Herbert London has written an article entiled The Muslim Brotherhood’s Charm Campaign
in which he wrote ” met with three of these representatives who happen to be well spoken and, if you believe what they say, appear as if trained in Jeffersonian ideas. Despite the question, they continually referred to unity and democracy. When I asked about the status of the Copts, they said Christians will be afforded all the rights of other Egyptians. The following day Copt leadership opted out of the government, noting systematic oppression against them. That condition, however, didn’t square with the charm campaign.”
.. he continues “Sheikh Hassan al-Banna, who founded the Brotherhood in 1928, stated the mission unvarnished by propriety: “God is our objective; the Quran is our constitution, the Prophet is our leader; jihad is our way; and death for the sake of God is the highest of our aspirations.” His goal was and is to establish a Muslim empire — the global caliphate — from Spain to Indonesia.”

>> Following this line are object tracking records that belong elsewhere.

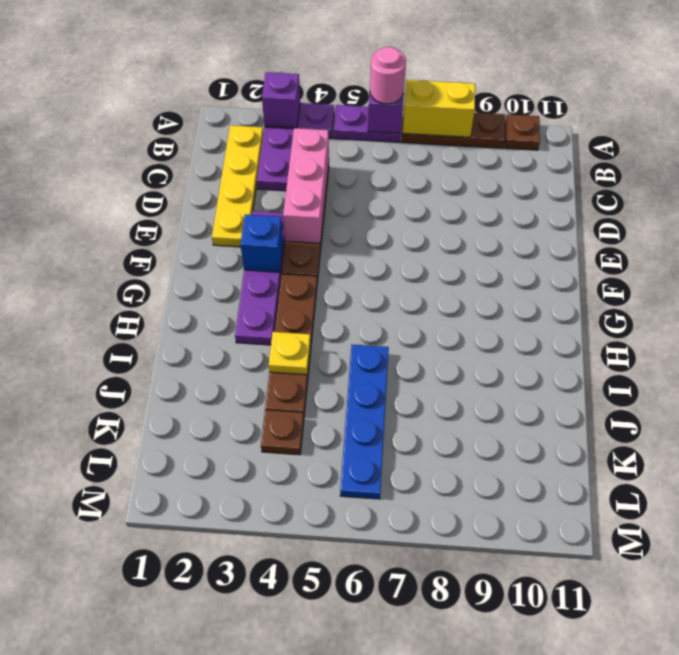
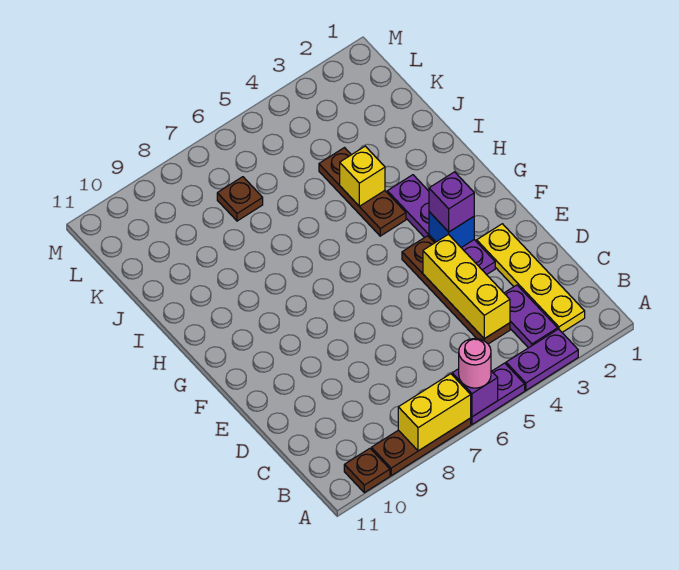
purple 1x1 brick [262,72,300,128] -> purple 1x1 brick moved to [429,172,474,232]
pink 1x3 brick [283,128,329,243] -> yellow 1x3 brick [423,234,510,339]
brown 1x4 plate [265,274,317,414] -> brown 1x3 plate [319,148,406,236]
yellow 1x1 plate [269,332,311,375] -> yellow 1x1 brick [340,146,385,206]
blue 1x4 plate [340,345,389,499] -> none
brown 1x1 plate [261,410,304,455] -> brown 1x1 plate moved to [217,177,263,221]

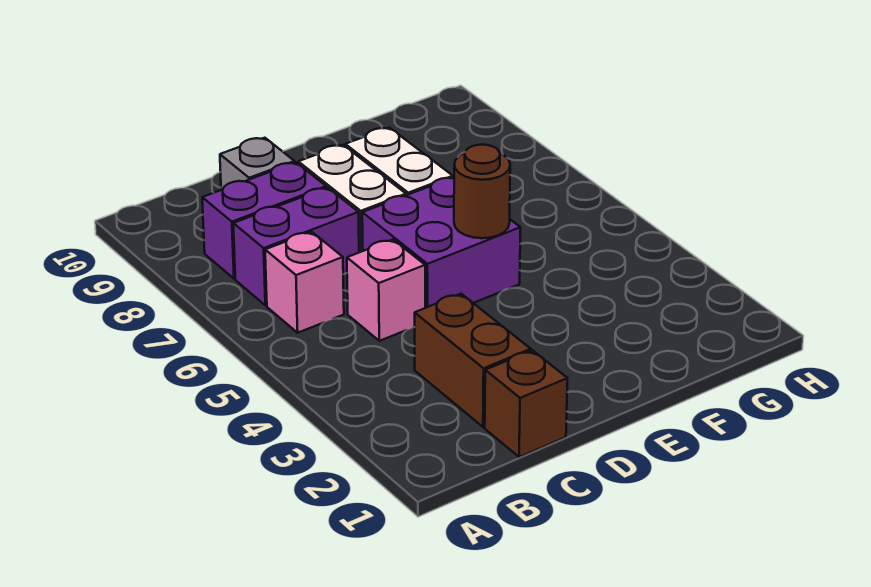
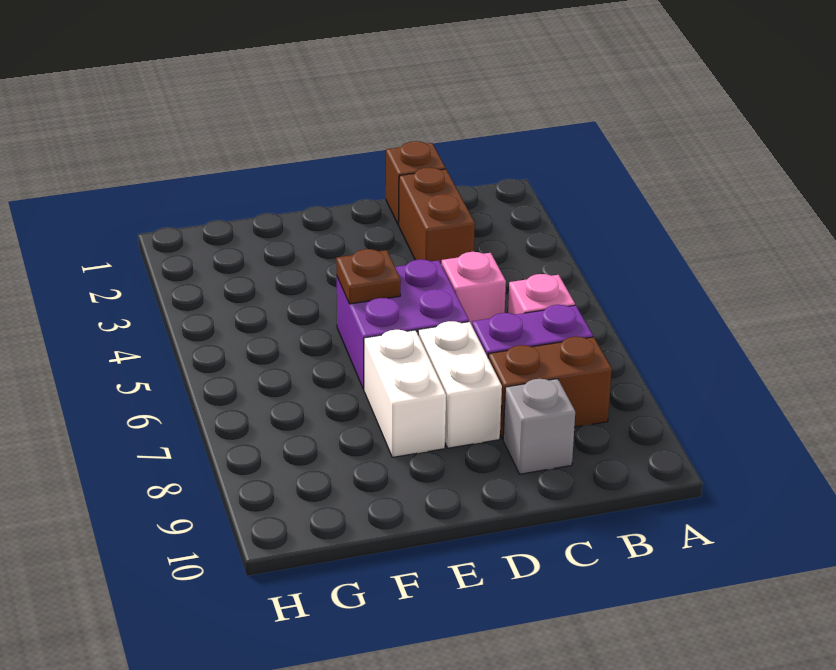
purple 1x2 brick [202,162,326,279] -> brown 1x2 brick [488,337,612,439]
brown 1x1 round brick [454,145,510,238] -> brown 1x1 plate [336,249,401,304]

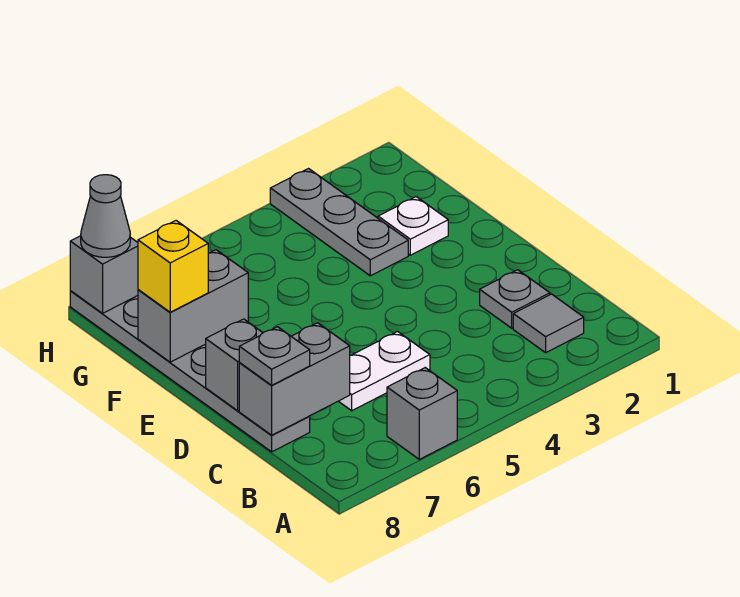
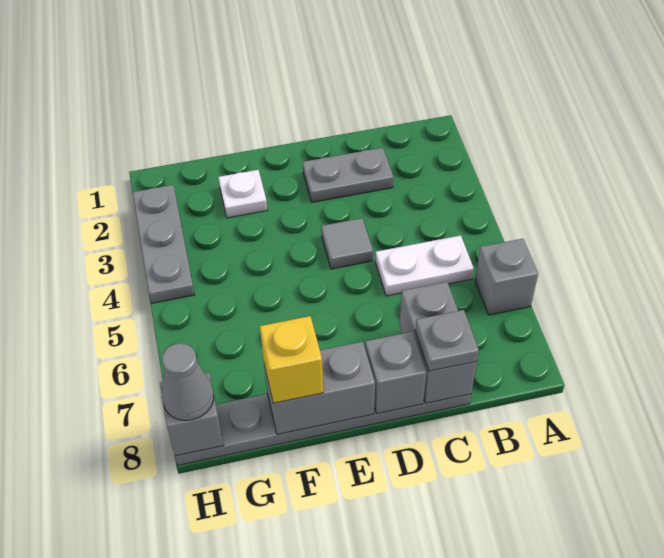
grey 1x1 tile [513,294,584,353] -> grey 1x1 tile moved to [321,218,373,269]
grey 1x1 plate [480,270,550,328] -> grey 1x2 plate [303,148,393,202]
white 1x2 plate [339,332,430,411] -> white 1x2 plate turned to [375,235,474,296]
grey 1x3 plate [270,169,408,276] -> grey 1x3 plate turned to [132,185,195,303]
grey 1x2 brick [138,250,248,362] -> grey 1x2 brick turned to [264,342,375,435]

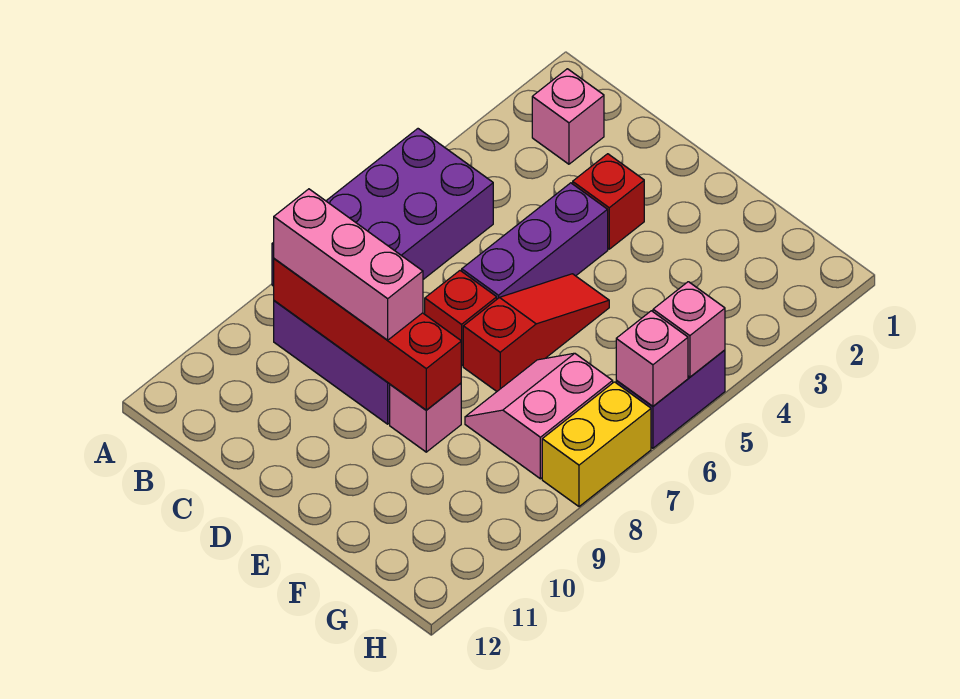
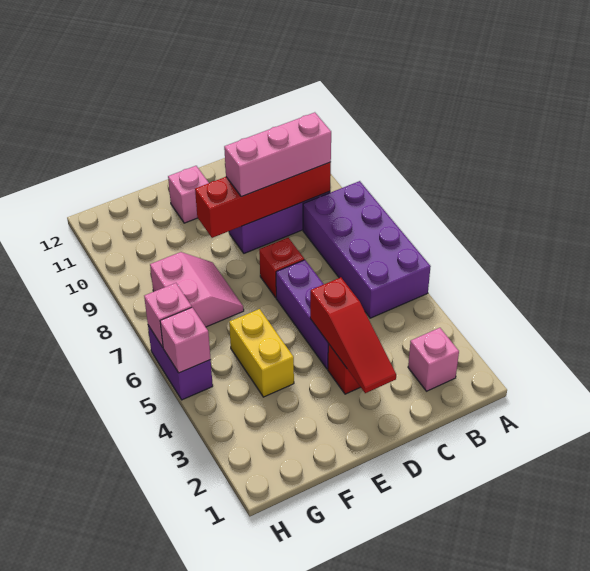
red 1x3 slope [463,274,609,391] -> red 1x3 slope moved to [310,277,396,393]
pink 1x1 brick [390,383,461,452] -> pink 1x1 brick moved to [168,166,209,223]
yellow 1x2 brick [542,382,651,507] -> yellow 1x2 brick moved to [229,309,294,397]

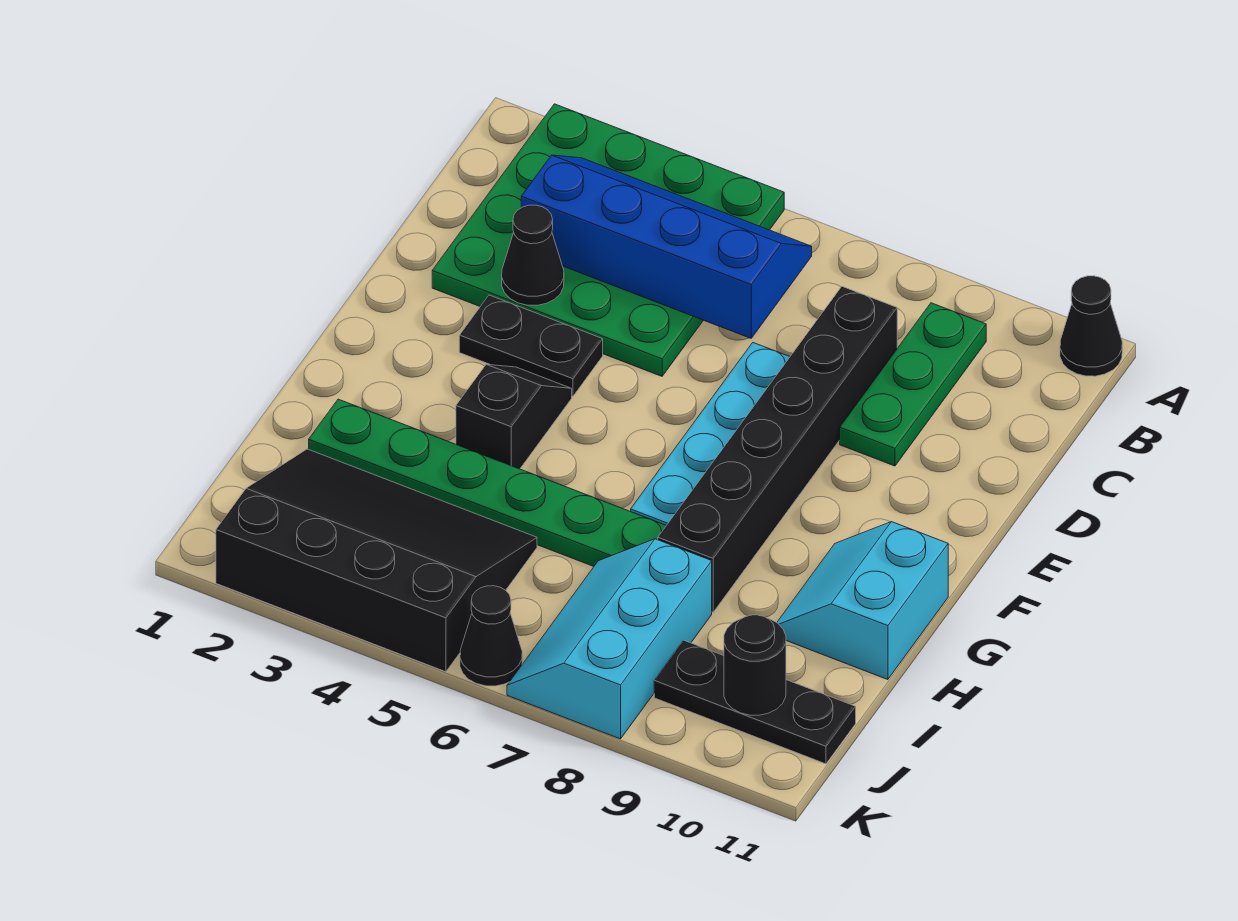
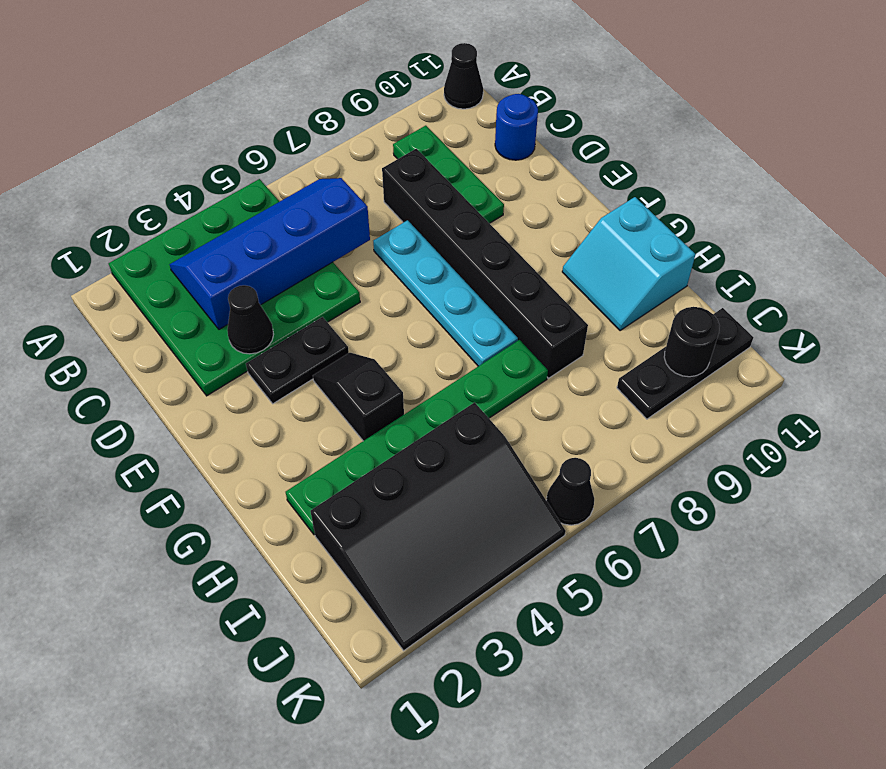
none -> blue 1x1 round brick [495,94,538,160]
black 3x4 slope [216,449,537,672] -> black 3x4 slope turned to [311,403,566,651]
cyan 2x3 slope [507,539,712,739] -> none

Herbert London, President Emeritus of the Hudson Institute also notes the different responses of Jewish groups to the threat in his article here
Meanwhile, isn’t it tragic what is happening in Timbuktu where Islamist rebels from the Al-Qaeda-allied Ansar Dine (Defenders of Faith) group continued their destruction of the city’s Sufi treasures. See here and here
Ah the famed Timbuktu! The closest I got to it was obtaining a Mali visa, after spending a day waiting for it in the embassy in Dakar, Senegal – but was then put off travelling to Timbuktu at the time by stories of robberies at 2am on the train from Senegal to Mali. My inspiration to go there had come from reading the great book “Water Music” by TC Boyle about the life of the English surgeon and explorer Mungo Park, who travelled up the Niger River, including through Timbuktu in the 1790’s. More recent images from TImbuktu, include here where it states that “Timbuktu still offers more to its visitors than the mere kudos of arriving. As a UNESCO World Heritage site since 1992, the old-town quarter offers ancient mosques built in the region’s unique mud-brick style, a vernacular that looks at first glance like the work of some long-extinct species of giant ant. Of its three mosques, the Djingareiber Mosque, built in 1325, is the oldest and is open to tourists, while the Sankori Mosque once housed the town’s university, one of the world’s greatest seats of learning during the middle ages. On the edge of the town’s Casbah, in the concisely named Institut de Hautes Etudes et des Recherches Islamique Ahmed Baba, some of the twenty-thousand of the university’s ancient scrolls so far discovered are on display. These days there’s also a modest but reasonable array of hotels, hostels and restaurants throughout the town – the medium-priced Hotel Boctou with its bustling terrace restaurant being arguably one of the most popular. But it’s not the mud-brick buildings or their inhabitants that make Timbuktu special. The magic comes from simple fact it exists at all and the thrill of being there, which combine to create the strange sensation that, now you’re actually here, everywhere else is in the world is very far away.